> _What you should do_:
The listing below has to be output exactly as given, less its pictures.

#####

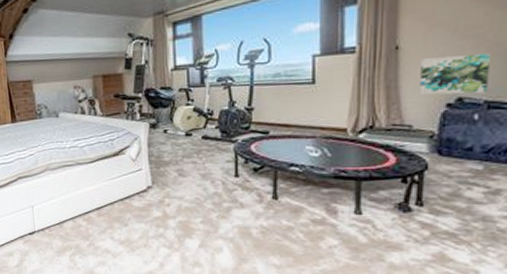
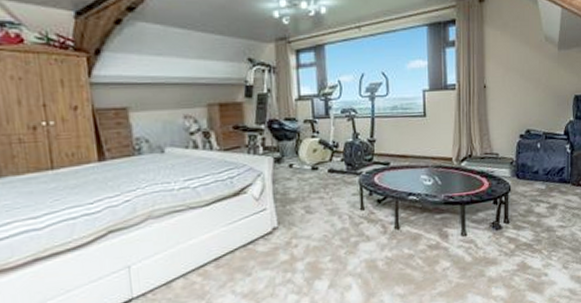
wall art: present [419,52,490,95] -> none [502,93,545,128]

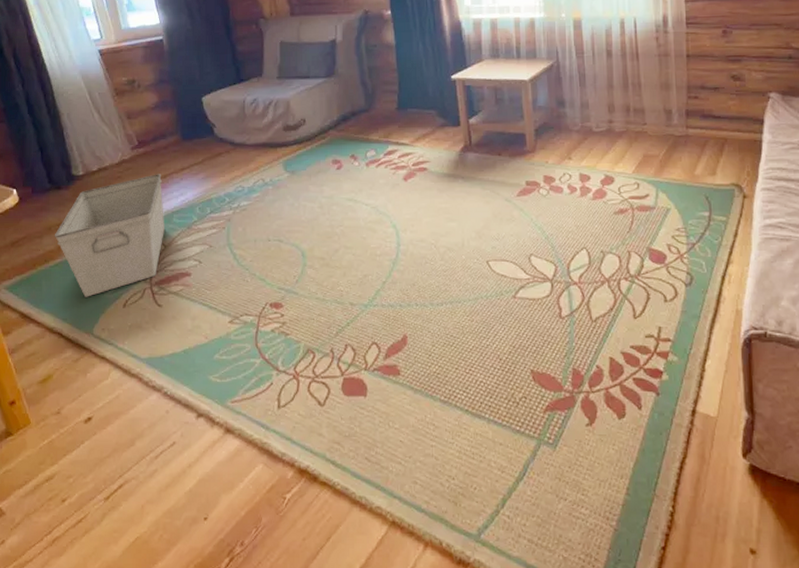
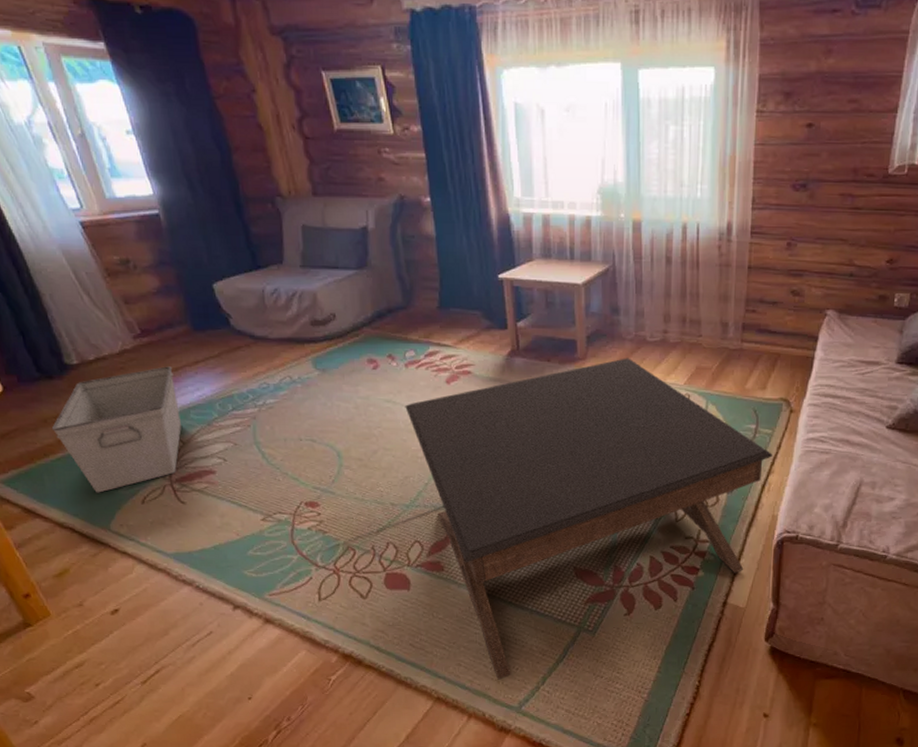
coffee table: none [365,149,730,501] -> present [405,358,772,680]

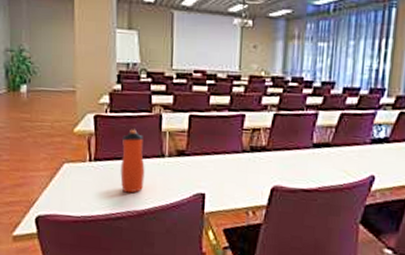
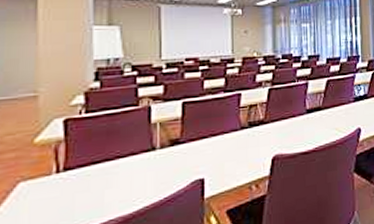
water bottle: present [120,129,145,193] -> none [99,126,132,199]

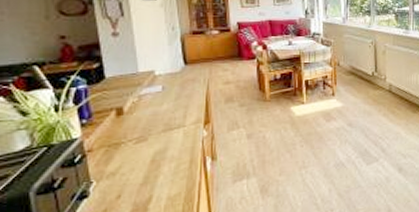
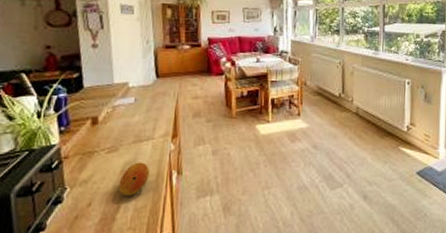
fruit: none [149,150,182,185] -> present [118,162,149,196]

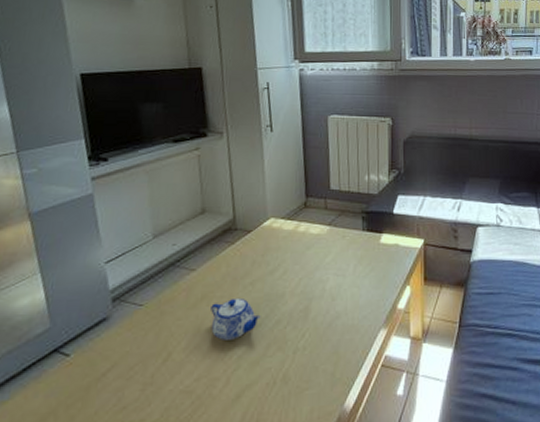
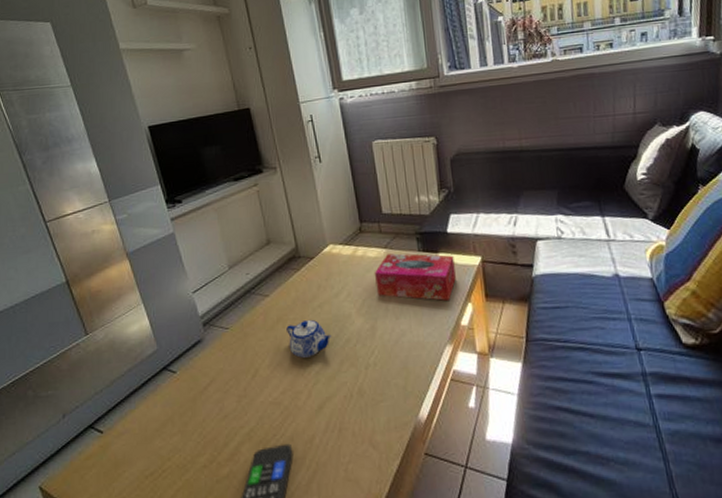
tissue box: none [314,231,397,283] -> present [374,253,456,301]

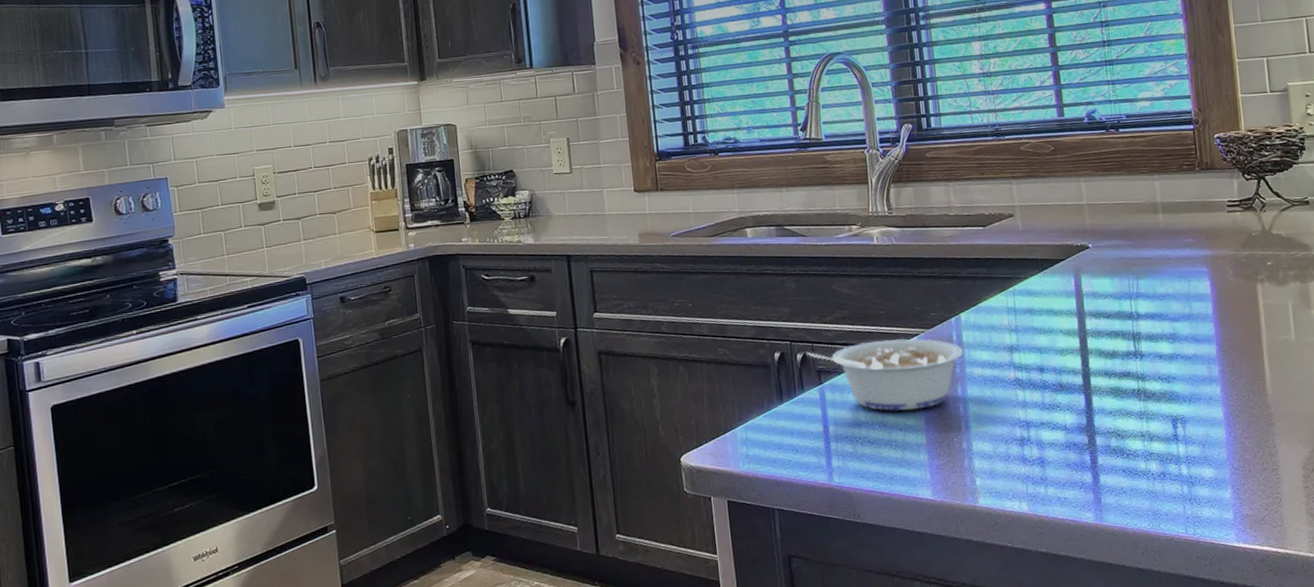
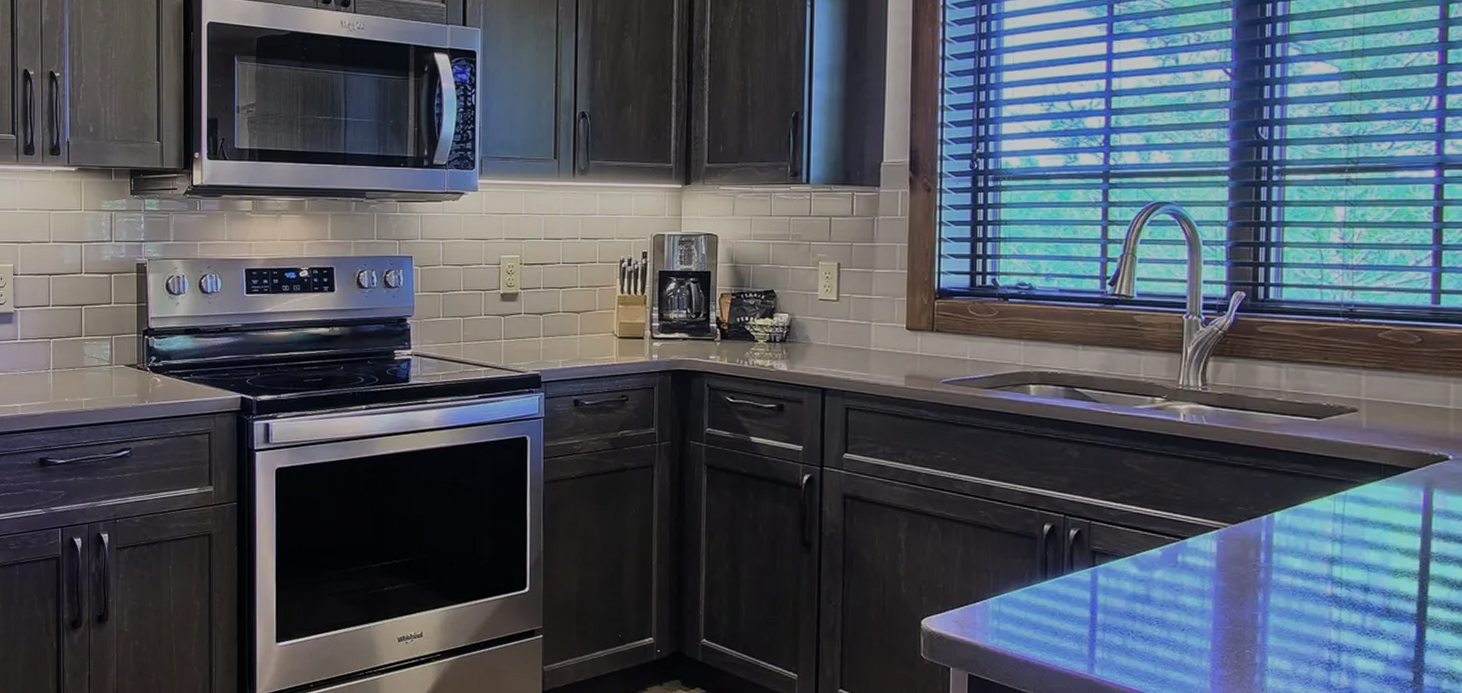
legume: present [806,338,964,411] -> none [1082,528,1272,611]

#####

> _Solution_:
wall art: present [419,52,490,95] -> none [502,93,545,128]

coffee table: none [365,149,730,501] -> present [405,358,772,680]

water bottle: present [120,129,145,193] -> none [99,126,132,199]

fruit: none [149,150,182,185] -> present [118,162,149,196]

tissue box: none [314,231,397,283] -> present [374,253,456,301]

legume: present [806,338,964,411] -> none [1082,528,1272,611]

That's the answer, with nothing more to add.